### EXERCISE BRIEF:
From the entries below, copy every line that holds the word "assign".

╭─ SUPPLIED RECORDS

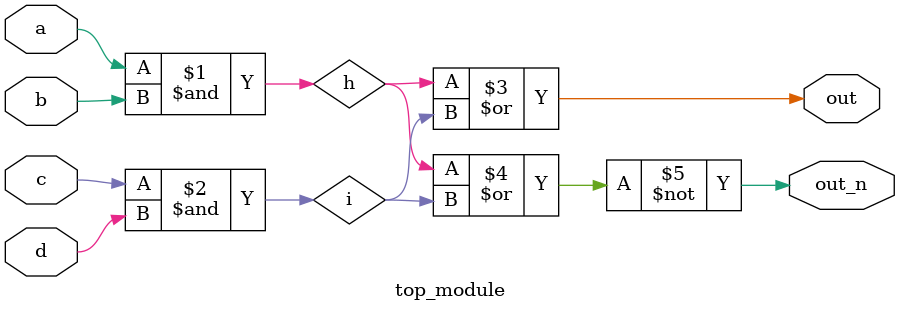
<source format=v>
module top_module(
    input a,
    input b,
    input c,
    input d,
    output out,
    output out_n   );
    wire h,i;
    assign h=a&b;
    assign i=c&d;
    assign out=(h|i);
    assign out_n=~(h|i);
endmodule

</source>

╰─

### WRITTEN ANSWER:
    assign h=a&b;
    assign i=c&d;
    assign out=(h|i);
    assign out_n=~(h|i);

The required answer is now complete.